Judge of Supreme Court of India
- Incumbent
- Assumed office 2 June 2026
- Nominated by: Surya Kant
- Appointed by: Droupadi Murmu

29th Chief Justice of Madhya Pradesh High Court
- In office 17 July 2025 – 1 June 2026
- Nominated by: B. R. Gavai
- Appointed by: Droupadi Murmu
- Preceded by: Suresh Kumar Kait
- Succeeded by: Alpesh Y. Kogje; Vivek Rusia (acting);

Judge of Madhya Pradesh High Court
- In office 31 May 2024 – 16 July 2025 Acting CJ: 25 May 2025 - 16 July 2025
- Nominated by: D. Y. Chandrachud
- Appointed by: Droupadi Murmu
- Acting Chief Justice
- In office 9 July 2024 – 24 September 2024
- Appointed by: Droupadi Murmu
- Preceded by: Ravi Malimath; Sheel Nagu (acting);
- Succeeded by: Suresh Kumar Kait

Judge of Delhi High Court
- In office 17 April 2013 – 30 May 2024
- Nominated by: Altamas Kabir
- Appointed by: Pranab Mukherjee

Personal details
- Born: 26 December 1964 (age 61) Delhi
- Alma mater: Campus Law Centre, University of Delhi Sriram College of Commerce National Institute of Technology

= Sanjeev Sachdeva =

Judge of Supreme Court of India

Sanjeev Sachdeva (born 26 December 1964) is an Indian jurist and currently a sitting judge of the Supreme Court of India since 2 June 2026. He served as the 29th Chief Justice of the Madhya Pradesh High Court. He is former judge and twice acting chief justice of Madhya Pradesh High Court. He also served as a judge of Delhi High Court before being transferred to Madhya Pradesh High Court.

== Early life and career ==
Sachdeva was born on 26 December 1964. He graduated from Sri Ram College of Commerce and Campus Law Centre, Delhi University. He qualified as an Advocate-on-Record in the Supreme Court in 1995 and was designated a Senior Advocate by the Delhi High Court in 2011. He served as standing counsel for the Bar Council of India for over two decades and also headed a National Court Management Systems sub-committee relating to human resource development in the judiciary.

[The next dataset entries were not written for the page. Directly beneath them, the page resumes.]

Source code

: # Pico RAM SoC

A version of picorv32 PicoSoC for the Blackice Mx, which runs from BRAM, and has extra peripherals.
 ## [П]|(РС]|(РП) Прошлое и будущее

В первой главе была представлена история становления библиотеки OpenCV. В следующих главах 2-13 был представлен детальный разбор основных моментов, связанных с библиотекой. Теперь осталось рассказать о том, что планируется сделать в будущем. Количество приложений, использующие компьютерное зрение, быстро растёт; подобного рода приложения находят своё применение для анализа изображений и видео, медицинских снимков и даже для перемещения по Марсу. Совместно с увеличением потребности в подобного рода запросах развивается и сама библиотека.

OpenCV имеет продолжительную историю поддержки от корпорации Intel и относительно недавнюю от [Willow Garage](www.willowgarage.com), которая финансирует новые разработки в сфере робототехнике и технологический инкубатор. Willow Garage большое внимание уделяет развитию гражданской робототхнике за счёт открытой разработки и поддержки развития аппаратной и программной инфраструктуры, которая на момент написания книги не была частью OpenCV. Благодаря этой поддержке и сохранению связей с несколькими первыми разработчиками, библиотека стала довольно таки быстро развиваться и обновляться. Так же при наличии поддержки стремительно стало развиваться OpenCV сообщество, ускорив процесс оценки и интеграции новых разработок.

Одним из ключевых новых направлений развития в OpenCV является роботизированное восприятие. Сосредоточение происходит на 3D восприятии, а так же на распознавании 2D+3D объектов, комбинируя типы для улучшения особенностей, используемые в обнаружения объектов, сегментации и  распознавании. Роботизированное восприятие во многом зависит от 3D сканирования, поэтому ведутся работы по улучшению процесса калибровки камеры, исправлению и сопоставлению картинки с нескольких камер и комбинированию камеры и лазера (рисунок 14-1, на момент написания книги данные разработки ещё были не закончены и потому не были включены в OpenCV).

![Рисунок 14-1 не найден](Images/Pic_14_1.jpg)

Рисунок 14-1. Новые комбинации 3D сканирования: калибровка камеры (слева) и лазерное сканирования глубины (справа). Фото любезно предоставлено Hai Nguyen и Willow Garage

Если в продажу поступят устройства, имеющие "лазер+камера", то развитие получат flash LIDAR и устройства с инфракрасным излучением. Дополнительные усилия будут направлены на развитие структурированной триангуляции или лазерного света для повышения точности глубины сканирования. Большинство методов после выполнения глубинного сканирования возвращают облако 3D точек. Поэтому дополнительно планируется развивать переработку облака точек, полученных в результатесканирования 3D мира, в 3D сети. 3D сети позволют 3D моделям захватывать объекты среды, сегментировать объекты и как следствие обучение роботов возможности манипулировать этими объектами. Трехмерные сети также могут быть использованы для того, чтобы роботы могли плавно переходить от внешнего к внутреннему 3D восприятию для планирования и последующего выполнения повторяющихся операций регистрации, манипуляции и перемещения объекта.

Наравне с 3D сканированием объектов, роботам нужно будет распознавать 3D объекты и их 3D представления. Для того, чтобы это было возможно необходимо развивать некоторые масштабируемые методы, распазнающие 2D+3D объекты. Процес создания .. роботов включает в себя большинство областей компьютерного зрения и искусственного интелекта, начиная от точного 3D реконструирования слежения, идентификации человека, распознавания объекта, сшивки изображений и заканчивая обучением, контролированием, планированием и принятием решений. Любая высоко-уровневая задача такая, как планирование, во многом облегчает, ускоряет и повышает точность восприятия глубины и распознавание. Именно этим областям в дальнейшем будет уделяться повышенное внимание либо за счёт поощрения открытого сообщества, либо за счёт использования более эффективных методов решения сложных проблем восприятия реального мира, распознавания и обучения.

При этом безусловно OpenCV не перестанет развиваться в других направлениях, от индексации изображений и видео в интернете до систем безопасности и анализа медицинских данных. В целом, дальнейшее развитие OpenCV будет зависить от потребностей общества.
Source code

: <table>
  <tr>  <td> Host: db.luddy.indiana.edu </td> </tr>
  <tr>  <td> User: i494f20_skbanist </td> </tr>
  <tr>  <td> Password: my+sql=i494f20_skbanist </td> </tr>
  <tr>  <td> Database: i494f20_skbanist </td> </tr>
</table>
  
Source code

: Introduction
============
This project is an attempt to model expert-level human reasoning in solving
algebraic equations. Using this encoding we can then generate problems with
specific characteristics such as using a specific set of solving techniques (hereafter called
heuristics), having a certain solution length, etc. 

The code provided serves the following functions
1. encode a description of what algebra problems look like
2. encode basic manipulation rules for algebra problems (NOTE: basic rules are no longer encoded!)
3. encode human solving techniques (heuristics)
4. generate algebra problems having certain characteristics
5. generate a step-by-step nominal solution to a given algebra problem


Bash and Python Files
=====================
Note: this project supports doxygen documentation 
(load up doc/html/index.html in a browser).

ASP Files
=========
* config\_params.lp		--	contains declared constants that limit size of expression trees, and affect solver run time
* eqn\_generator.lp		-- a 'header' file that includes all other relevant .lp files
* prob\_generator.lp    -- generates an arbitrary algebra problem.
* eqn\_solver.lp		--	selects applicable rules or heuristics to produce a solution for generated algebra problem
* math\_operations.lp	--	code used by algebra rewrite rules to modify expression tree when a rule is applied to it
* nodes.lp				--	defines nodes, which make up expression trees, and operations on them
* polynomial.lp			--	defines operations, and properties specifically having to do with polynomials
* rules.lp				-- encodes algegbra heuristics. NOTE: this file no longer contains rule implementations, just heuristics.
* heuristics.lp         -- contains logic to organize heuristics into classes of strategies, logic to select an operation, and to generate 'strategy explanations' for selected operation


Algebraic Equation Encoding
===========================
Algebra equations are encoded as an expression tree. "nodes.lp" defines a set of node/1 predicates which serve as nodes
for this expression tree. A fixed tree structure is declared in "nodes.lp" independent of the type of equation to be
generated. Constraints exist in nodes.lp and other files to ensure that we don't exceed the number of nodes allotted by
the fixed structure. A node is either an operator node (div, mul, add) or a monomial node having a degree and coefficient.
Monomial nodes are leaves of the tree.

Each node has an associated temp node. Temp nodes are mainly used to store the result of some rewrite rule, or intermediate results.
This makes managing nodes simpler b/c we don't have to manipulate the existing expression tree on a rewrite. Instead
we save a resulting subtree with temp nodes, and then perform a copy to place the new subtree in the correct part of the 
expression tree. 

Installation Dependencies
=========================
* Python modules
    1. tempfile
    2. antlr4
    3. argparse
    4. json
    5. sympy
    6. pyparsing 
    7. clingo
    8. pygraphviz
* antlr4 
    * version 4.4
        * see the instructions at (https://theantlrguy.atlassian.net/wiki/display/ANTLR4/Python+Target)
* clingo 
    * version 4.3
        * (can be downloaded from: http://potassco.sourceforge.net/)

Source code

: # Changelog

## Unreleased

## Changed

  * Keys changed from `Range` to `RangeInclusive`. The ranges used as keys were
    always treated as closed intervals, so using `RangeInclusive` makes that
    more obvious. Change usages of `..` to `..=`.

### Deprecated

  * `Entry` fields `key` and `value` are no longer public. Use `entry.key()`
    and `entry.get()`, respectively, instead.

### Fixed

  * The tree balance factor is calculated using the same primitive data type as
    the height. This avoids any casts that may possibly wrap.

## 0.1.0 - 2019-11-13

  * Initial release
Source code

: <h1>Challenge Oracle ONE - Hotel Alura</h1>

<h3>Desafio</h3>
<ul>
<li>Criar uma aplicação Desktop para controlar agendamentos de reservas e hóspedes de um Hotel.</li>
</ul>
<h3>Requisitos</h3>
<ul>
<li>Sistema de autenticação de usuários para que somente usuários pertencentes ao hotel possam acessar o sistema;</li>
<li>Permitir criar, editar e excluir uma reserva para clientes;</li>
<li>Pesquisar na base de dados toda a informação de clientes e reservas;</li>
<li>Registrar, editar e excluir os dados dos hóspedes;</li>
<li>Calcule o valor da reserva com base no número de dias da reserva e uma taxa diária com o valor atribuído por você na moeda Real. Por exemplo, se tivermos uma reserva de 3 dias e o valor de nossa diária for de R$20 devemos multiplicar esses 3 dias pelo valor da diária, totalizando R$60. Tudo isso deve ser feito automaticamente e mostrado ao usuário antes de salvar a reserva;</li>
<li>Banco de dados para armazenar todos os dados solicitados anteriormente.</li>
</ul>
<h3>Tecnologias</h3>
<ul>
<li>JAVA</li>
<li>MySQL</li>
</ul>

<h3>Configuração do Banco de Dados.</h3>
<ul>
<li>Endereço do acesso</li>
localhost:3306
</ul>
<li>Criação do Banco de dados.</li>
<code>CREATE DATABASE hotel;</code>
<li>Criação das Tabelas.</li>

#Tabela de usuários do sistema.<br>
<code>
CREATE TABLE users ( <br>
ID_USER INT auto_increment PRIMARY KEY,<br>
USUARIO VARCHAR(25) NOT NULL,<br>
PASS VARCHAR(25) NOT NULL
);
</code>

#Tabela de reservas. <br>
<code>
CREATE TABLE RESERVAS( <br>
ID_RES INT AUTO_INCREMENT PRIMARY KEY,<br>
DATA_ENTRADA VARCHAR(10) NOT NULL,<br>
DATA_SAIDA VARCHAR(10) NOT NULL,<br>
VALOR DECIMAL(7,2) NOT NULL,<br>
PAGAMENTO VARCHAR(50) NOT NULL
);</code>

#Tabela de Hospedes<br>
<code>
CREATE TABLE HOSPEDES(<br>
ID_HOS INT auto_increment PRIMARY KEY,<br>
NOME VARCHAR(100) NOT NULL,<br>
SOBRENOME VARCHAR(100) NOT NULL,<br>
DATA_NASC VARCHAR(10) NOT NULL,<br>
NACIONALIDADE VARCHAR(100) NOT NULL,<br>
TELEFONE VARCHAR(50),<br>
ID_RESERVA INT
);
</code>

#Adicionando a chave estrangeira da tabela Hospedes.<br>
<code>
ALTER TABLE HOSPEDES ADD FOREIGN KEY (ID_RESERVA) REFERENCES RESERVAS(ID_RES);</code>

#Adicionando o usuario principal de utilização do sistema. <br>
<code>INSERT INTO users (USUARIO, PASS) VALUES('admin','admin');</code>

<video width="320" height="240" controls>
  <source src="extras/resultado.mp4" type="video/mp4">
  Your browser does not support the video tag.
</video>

He was appointed an additional judge of the Delhi High Court on 17 April 2013 and became a permanent judge on 18 March 2015. He was transferred to the Madhya Pradesh High Court in 2024 and later took oath as its Chief Justice on 17 July 2025.

He was elevated as a Judge of the Supreme Court of India on 2 June 2026.